Out & About Newspaper
- Type: Tabloid
- Publisher: Jerry Jones
- Founded: 2002
- Ceased publication: 2021
- Language: English
- Headquarters: POB 330818, Nashville, TN 37203-7505
- Circulation: 30,000
- Website: outandaboutnewspaper.com

= Out & About Newspaper =

American LGBT newspaper

Out & About Newspaper was a free, monthly LGBT newspaper published in Nashville, Tennessee from 2002 to 2021.

==Overview==
Out & About Newspaper was started in 2002. The newspaper has a target audience of more than 250,000 people. Circulation for the newspaper is 30,000 per month. It is the largest LGBT publication in Tennessee.

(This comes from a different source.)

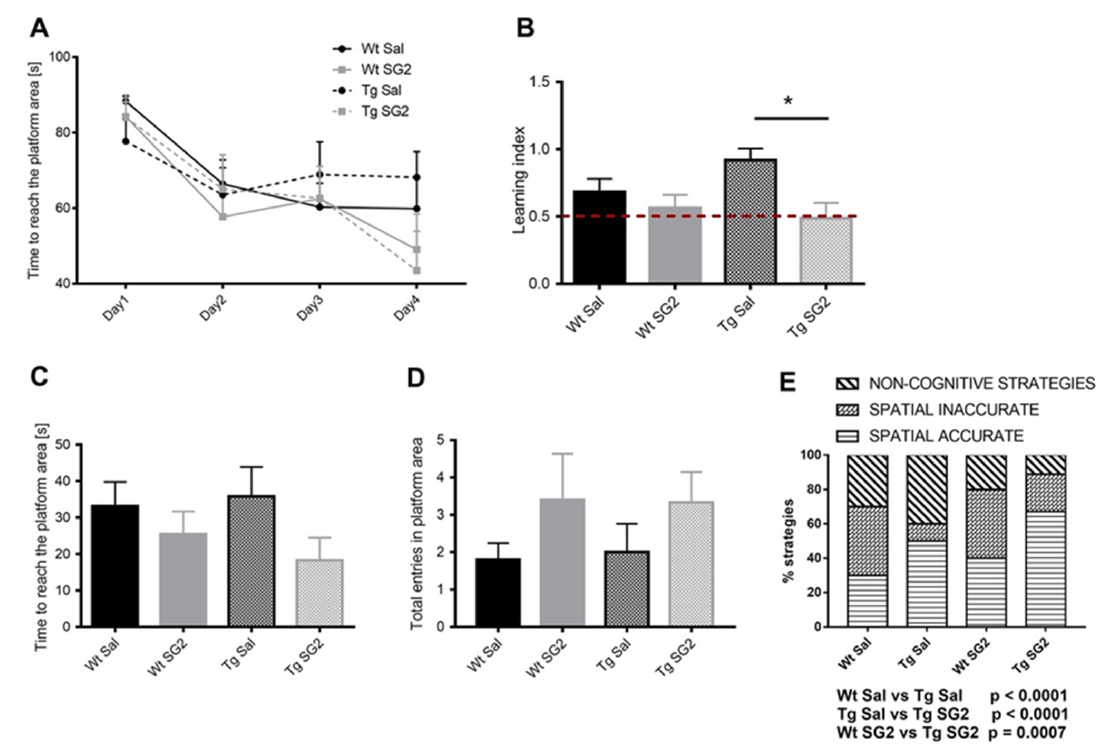
Figure 6. SG2 improves learning ability in the 5xFAD mouse model of AD. ( A ) Analysis of MWM learning curve showed no significant differences between experimental groups (repeated measures ANOVA, Time F (3,105) = 21.57, p < 0.0001, Treatment F (3,35) = 0.3141, p = 0.82, Time × Treatment F (9,105) = 1.553, p = 0.14). ( B ) Learning index analysis demonstrated an improved performance of Tg-SG2 mice compared to Tg-Sal to find the hidden platform. For statistical tests, One-Way ANOVA was used p < 0.02 * ( C ) The time needed to reach the platform area ( C ) and the number of entries in the target area ( D ) were not statistically different between experimental groups. ( E ) The analysis of search strategy showed an increase in spatially targeted strategies in Tg-SG2 mice compared to Tg-Sal mice (Fisher’s test). Data are shown as mean ± SEM. Experimental groups: Wt-Sal, n = 10; Wt-SG2, n = 10; Tg-Sal, n = 10: Tg-SG2, n =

The newspaper ceased in 2021.

==Out & About Today==
The newspaper is produced alongside a broadcast news feature on WTVF-TV called "Out & About Today". "Out & About Today" was hosted by Brent Meredith, Pam Wheeler, and Chuck Long. The news feature focused on news, entertainment, and business information for the gay and lesbian community of Nashville.

==Theft==

In August 2012, it was revealed that a thirty-year employee of the Vanderbilt University Medical Center was caught on surveillance cameras stealing copies of the newspaper to throw them away since April of the same year.